■ **Required work**: Find each line in the listing below that contains the string "hatte", and copy those lines.

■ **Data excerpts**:
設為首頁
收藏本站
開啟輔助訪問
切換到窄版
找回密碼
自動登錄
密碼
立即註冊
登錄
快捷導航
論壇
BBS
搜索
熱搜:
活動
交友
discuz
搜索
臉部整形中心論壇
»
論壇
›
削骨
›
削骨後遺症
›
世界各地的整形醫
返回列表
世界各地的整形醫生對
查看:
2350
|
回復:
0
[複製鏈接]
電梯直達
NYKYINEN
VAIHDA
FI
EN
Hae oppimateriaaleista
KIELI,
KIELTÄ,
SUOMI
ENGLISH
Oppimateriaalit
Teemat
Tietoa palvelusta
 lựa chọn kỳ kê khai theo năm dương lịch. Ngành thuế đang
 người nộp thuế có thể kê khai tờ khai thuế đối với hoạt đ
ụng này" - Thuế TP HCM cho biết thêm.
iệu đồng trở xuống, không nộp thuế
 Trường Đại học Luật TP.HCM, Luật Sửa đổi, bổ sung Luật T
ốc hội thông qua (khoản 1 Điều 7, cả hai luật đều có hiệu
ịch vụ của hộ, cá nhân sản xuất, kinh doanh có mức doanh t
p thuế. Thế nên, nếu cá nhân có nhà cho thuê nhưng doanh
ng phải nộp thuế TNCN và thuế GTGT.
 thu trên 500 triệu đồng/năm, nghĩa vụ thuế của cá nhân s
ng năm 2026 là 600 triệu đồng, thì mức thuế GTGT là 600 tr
--
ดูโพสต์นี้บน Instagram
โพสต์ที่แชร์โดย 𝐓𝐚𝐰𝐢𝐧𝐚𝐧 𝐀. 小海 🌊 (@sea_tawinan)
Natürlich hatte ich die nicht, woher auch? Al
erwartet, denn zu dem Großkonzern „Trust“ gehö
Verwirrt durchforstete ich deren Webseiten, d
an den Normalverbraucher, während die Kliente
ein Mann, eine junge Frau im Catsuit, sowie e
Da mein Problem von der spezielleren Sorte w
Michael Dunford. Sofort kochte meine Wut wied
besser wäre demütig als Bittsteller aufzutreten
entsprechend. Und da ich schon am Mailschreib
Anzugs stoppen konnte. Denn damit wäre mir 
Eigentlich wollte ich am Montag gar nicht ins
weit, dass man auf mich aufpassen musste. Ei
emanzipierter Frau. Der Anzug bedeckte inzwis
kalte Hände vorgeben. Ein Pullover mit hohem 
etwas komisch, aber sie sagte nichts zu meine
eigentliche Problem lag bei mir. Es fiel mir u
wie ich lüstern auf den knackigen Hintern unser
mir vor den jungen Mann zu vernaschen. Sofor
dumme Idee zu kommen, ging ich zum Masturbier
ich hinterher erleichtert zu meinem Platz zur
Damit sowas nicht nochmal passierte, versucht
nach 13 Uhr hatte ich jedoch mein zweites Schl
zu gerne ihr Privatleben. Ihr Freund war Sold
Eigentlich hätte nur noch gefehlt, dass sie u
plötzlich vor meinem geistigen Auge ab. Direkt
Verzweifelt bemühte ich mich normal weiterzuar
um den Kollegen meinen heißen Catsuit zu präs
...
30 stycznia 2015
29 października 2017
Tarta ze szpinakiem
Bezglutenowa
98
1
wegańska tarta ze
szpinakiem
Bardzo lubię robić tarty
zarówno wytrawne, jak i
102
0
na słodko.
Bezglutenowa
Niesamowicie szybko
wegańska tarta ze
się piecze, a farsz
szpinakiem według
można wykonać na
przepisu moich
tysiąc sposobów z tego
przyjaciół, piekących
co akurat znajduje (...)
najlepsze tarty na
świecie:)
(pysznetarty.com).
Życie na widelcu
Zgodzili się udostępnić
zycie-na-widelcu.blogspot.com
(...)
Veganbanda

■ **Solution to the exercise**:
Natürlich hatte ich die nicht, woher auch? Al
nach 13 Uhr hatte ich jedoch mein zweites Schl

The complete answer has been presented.